PROVIDED TEXT:
▬▬▬▬▬▬

I think she nails it. 

Yesterday I was dealing with the Housing Office at my son's university, a man in a white truck who was probably casing our neighborhood, the Army Corps of Engineers asking for a public hearing about coal ash dumping and its impact on the environment, and a group that has formed to take on a big development nightmare encroaching close by. 

All of which center around the notion of home.

None of which made sense to me. 

Today I start the writing part of a new novel. Not a moment too soon.

4 comments:

Calm, Forward, Straight said...

I was wondering if the coal ash debacle was affecting your area. We're gathering the troops re offshore drilling down here at the moment.

I lived in Houston for a while going to college, and the trips we took to nearby Galveston Beach soured me on offshore drilling.

Every beach house had a tub of solvent to "wash" your feet before you came in, because invariably they would be spattered by the tar balls covering the beach and floating in the ocean. Ruined bathing suits were a matter of course. Not to mention the effect on wildlife.

Good luck!

billie said...

Ugh - I'm not a supporter of offshore drilling either! We are dealing with the coal ash issue plus fracking plus big development right now. I could go to meetings several nights a week if I had the time but am trying to focus my energies on getting the word out and writing to all the various people who need to hear from those of us who live where this stuff will be.

Can't wait for a more environmentally aware legistlature and governor.

Matthew said...

Never really thought deeply about this. The artist creating because of discontent, the desire to manifest something better.

fascinating!

billie said...

I am fascinated by the creative process in general and I feel strongly that all of us, whether we consider ourselves "artists" or not, have a creative process weaving through out lives. If we examine it and nurture it I think we have more satisfaction and a stronger sense of belonging.

▬▬▬▬▬▬

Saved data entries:
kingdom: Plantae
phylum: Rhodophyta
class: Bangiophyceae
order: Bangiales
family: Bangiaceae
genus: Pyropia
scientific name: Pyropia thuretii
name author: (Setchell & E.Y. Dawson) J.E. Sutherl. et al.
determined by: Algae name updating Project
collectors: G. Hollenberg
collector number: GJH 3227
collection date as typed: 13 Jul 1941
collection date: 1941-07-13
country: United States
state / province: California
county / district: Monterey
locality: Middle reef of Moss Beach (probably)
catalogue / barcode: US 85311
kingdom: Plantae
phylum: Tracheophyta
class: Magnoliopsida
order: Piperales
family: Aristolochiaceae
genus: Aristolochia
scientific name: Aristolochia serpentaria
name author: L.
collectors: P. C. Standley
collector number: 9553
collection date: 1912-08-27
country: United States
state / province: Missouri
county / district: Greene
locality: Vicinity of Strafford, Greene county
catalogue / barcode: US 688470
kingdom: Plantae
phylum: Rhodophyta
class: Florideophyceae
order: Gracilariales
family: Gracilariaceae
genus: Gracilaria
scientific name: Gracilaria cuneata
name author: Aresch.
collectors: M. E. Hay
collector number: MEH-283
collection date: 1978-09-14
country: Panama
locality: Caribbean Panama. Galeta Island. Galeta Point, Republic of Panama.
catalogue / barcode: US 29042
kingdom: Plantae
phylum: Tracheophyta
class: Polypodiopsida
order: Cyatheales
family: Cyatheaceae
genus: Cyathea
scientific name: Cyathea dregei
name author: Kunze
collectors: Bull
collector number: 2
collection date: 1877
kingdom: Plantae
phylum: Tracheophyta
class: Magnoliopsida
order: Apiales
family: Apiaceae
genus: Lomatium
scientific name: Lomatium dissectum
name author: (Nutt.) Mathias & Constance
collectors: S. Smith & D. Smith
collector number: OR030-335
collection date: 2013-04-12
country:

▬▬▬▬▬▬

PROMPT: Please return the part of the blog post that opens with the words containing "Ugh - I'm not" and closes with "legistlature and governor.", copied word for word. The items have no connection to the blog post.

FINAL RESULT:
Ugh - I'm not a supporter of offshore drilling either! We are dealing with the coal ash issue plus fracking plus big development right now. I could go to meetings several nights a week if I had the time but am trying to focus my energies on getting the word out and writing to all the various people who need to hear from those of us who live where this stuff will be.

Can't wait for a more environmentally aware legistlature and governor.